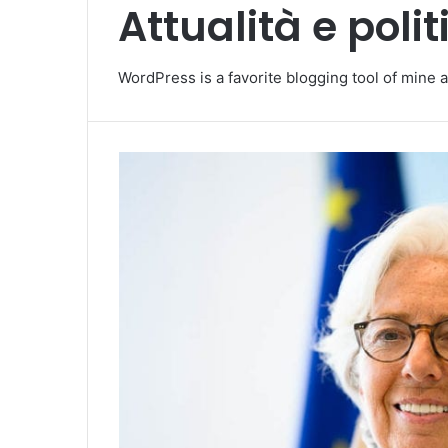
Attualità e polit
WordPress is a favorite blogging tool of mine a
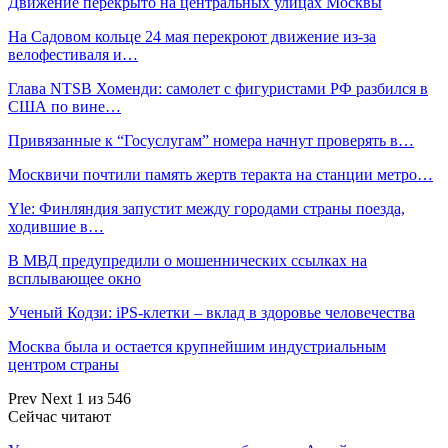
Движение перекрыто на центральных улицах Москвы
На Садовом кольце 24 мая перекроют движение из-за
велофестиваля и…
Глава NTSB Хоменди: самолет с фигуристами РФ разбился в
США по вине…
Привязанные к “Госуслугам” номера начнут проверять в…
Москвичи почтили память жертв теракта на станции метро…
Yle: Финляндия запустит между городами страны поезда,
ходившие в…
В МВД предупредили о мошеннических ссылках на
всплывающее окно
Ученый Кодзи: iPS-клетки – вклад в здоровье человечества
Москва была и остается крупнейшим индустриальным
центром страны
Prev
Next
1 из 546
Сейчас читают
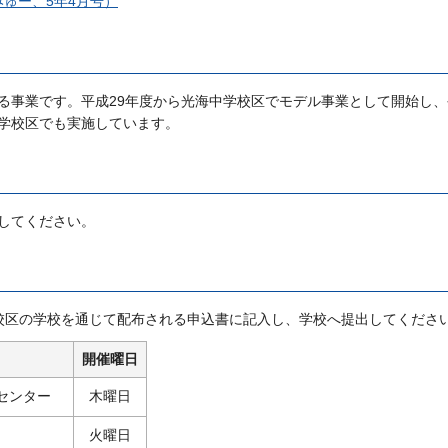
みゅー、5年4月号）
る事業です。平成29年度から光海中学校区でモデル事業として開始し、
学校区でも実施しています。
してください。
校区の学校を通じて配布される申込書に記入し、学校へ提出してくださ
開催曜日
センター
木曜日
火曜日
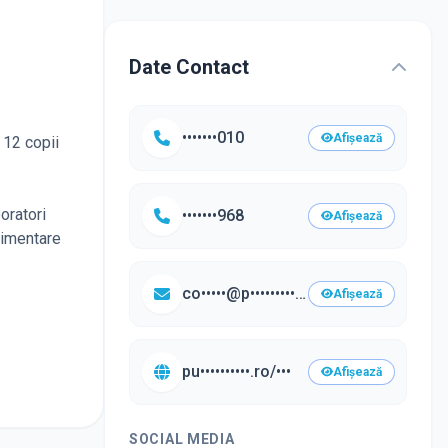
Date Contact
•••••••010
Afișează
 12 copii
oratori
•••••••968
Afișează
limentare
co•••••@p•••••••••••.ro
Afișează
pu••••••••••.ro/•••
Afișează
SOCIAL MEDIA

TO DO – Please return the text read from every one of the entries above, line for line and unchanged, leaving out the pictures.

EXPECTED OUTPUT –
Attualità e polit
WordPress is a favorite blogging tool of mine a
Движение перекрыто на центральных улицах Москвы
На Садовом кольце 24 мая перекроют движение из-за
велофестиваля и…
Глава NTSB Хоменди: самолет с фигуристами РФ разбился в
США по вине…
Привязанные к “Госуслугам” номера начнут проверять в…
Москвичи почтили память жертв теракта на станции метро…
Yle: Финляндия запустит между городами страны поезда,
ходившие в…
В МВД предупредили о мошеннических ссылках на
всплывающее окно
Ученый Кодзи: iPS-клетки – вклад в здоровье человечества
Москва была и остается крупнейшим индустриальным
центром страны
Prev
Next
1 из 546
Сейчас читают
みゅー、5年4月号）
る事業です。平成29年度から光海中学校区でモデル事業として開始し、
学校区でも実施しています。
してください。
校区の学校を通じて配布される申込書に記入し、学校へ提出してくださ
開催曜日
センター
木曜日
火曜日
Date Contact
•••••••010
Afișează
 12 copii
oratori
•••••••968
Afișează
limentare
co•••••@p•••••••••••.ro
Afișează
pu••••••••••.ro/•••
Afișează
SOCIAL MEDIA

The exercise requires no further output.